TASK INPUTS section start
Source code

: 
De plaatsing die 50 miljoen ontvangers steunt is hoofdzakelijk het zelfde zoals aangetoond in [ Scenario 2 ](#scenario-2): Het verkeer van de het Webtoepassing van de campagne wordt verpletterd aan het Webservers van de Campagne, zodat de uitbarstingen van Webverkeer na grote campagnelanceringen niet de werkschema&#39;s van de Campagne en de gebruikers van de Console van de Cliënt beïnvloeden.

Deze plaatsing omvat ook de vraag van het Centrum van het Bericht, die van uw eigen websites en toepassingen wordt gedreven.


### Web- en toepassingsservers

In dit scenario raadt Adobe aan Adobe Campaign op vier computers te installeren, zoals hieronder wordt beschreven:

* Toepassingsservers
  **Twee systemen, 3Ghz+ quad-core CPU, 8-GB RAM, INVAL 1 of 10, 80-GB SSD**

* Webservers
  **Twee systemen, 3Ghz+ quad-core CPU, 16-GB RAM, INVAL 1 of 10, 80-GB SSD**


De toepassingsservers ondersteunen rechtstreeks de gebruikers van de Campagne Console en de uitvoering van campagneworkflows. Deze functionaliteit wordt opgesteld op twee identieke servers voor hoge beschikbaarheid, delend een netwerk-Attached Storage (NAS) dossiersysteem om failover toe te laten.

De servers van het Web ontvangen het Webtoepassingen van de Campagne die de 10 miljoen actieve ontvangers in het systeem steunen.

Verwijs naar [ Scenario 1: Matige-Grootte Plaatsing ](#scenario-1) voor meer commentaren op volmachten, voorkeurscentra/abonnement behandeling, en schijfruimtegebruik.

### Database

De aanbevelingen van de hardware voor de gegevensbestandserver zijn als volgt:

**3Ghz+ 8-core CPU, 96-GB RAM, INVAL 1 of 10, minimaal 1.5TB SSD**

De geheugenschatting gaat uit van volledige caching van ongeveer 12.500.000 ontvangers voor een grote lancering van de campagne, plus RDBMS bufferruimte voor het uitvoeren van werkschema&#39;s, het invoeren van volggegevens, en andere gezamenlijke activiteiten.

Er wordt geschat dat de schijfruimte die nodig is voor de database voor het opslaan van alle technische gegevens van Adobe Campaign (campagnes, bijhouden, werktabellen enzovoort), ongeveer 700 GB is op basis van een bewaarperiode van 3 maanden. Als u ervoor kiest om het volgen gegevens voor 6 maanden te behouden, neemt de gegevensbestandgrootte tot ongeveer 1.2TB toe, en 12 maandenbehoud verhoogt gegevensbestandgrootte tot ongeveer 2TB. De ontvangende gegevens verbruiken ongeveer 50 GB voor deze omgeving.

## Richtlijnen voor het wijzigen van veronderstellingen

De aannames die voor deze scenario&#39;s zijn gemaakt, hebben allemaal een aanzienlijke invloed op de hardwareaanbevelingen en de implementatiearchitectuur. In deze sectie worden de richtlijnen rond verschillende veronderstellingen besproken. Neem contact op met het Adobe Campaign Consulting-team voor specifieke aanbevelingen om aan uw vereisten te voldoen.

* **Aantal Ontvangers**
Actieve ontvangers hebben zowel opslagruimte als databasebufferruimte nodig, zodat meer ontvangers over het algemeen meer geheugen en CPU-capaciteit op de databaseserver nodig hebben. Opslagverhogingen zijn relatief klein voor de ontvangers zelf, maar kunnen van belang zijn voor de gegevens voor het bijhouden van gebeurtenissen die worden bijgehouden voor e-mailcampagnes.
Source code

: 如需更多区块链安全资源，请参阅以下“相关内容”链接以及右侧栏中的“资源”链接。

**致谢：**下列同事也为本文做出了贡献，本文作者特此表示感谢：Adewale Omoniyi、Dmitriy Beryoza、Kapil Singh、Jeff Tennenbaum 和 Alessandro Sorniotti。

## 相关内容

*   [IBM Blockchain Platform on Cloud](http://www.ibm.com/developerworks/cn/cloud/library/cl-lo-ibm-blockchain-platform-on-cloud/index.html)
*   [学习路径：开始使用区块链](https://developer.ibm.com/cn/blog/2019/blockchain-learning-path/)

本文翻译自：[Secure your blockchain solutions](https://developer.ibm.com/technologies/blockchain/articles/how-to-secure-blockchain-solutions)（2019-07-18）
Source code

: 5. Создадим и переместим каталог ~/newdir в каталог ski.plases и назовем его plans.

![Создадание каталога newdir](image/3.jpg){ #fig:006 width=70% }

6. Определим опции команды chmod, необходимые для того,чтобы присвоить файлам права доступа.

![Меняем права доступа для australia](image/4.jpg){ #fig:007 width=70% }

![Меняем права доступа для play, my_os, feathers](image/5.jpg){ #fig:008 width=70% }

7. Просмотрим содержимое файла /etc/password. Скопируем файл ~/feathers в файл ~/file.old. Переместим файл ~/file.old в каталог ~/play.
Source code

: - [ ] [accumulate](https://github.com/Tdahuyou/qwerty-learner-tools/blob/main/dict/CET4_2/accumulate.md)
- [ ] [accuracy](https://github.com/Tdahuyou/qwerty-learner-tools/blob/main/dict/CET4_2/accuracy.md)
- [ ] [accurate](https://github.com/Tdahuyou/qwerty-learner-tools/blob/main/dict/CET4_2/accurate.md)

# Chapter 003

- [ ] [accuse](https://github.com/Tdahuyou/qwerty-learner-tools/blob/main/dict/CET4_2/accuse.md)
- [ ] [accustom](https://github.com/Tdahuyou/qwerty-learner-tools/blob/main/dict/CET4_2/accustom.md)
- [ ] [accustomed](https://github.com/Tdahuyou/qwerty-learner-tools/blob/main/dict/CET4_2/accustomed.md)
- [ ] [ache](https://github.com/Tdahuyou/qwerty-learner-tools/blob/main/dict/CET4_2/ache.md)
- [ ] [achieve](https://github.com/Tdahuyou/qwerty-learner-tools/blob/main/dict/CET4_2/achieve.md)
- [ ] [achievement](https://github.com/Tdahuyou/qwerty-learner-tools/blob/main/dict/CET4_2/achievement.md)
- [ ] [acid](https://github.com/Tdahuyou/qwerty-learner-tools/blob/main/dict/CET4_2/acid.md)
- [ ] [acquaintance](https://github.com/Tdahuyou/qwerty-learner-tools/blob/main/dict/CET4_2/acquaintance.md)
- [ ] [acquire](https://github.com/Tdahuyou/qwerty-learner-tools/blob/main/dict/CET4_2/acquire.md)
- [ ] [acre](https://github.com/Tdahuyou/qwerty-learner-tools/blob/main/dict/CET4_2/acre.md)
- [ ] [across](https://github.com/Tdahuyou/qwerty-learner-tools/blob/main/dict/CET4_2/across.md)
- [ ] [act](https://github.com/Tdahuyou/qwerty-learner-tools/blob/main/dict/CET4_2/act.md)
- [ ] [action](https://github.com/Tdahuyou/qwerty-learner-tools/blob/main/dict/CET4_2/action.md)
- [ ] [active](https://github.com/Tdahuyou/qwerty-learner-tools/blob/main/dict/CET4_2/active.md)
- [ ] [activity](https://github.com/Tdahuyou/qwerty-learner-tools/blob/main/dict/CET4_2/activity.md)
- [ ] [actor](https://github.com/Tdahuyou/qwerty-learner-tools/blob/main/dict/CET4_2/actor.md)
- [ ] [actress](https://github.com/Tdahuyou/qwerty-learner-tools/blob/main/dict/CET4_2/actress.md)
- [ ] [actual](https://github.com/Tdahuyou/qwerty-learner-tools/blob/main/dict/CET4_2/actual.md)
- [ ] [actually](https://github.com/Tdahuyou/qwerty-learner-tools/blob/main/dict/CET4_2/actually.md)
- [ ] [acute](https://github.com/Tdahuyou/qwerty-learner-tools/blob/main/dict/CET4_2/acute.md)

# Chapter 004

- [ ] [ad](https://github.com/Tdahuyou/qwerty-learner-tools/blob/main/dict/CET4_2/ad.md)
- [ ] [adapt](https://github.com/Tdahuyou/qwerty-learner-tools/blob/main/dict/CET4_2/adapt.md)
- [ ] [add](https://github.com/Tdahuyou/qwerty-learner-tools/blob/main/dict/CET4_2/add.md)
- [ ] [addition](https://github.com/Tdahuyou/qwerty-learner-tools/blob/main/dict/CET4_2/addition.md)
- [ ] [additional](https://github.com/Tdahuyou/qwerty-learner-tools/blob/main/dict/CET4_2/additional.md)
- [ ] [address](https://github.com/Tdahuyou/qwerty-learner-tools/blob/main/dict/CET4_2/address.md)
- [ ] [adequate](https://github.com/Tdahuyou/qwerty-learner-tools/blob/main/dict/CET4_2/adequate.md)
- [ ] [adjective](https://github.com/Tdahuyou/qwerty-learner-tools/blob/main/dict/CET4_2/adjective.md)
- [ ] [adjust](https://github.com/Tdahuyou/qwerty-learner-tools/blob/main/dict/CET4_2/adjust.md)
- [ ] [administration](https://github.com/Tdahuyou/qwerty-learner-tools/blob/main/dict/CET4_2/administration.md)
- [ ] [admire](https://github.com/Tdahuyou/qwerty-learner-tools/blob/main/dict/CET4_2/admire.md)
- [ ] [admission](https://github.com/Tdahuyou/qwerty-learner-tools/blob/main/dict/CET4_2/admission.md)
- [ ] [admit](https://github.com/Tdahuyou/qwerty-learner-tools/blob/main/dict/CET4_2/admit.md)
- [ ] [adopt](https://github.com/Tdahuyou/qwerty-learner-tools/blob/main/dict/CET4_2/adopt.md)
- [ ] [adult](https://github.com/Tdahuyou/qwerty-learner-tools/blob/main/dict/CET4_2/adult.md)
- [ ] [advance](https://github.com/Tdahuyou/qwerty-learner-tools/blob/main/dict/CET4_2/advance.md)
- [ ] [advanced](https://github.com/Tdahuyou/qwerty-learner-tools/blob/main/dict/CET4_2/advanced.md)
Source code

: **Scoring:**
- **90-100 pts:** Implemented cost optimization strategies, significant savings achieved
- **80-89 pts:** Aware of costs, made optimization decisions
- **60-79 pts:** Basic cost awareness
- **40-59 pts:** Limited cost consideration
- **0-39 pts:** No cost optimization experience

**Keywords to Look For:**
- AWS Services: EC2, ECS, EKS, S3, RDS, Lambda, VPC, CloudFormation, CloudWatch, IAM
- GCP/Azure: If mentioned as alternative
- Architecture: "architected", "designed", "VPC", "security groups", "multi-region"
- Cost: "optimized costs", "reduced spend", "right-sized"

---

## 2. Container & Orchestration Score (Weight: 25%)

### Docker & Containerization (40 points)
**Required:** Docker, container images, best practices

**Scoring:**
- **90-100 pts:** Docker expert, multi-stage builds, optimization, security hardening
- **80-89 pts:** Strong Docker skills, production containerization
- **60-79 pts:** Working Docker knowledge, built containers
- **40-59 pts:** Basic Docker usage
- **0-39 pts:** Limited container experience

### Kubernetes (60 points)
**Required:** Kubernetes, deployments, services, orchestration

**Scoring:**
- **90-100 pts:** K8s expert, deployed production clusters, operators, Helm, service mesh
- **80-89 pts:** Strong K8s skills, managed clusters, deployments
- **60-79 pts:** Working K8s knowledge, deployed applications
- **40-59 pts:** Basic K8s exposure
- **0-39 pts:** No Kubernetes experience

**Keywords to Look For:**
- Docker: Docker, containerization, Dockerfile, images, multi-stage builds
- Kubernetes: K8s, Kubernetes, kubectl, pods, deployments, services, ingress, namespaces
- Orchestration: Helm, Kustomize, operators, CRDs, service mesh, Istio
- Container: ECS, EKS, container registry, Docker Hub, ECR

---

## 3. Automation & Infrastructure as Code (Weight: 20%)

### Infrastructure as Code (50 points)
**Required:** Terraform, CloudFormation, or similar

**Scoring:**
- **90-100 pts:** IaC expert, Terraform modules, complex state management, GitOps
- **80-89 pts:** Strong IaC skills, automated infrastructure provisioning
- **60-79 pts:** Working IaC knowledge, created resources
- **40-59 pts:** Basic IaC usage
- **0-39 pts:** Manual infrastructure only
TASK INPUTS section end
WHAT YOU WILL DO →
In the records above, the lines containing the string "zoals" should be counted; give only the total.

PROBLEM SOLUTION →
2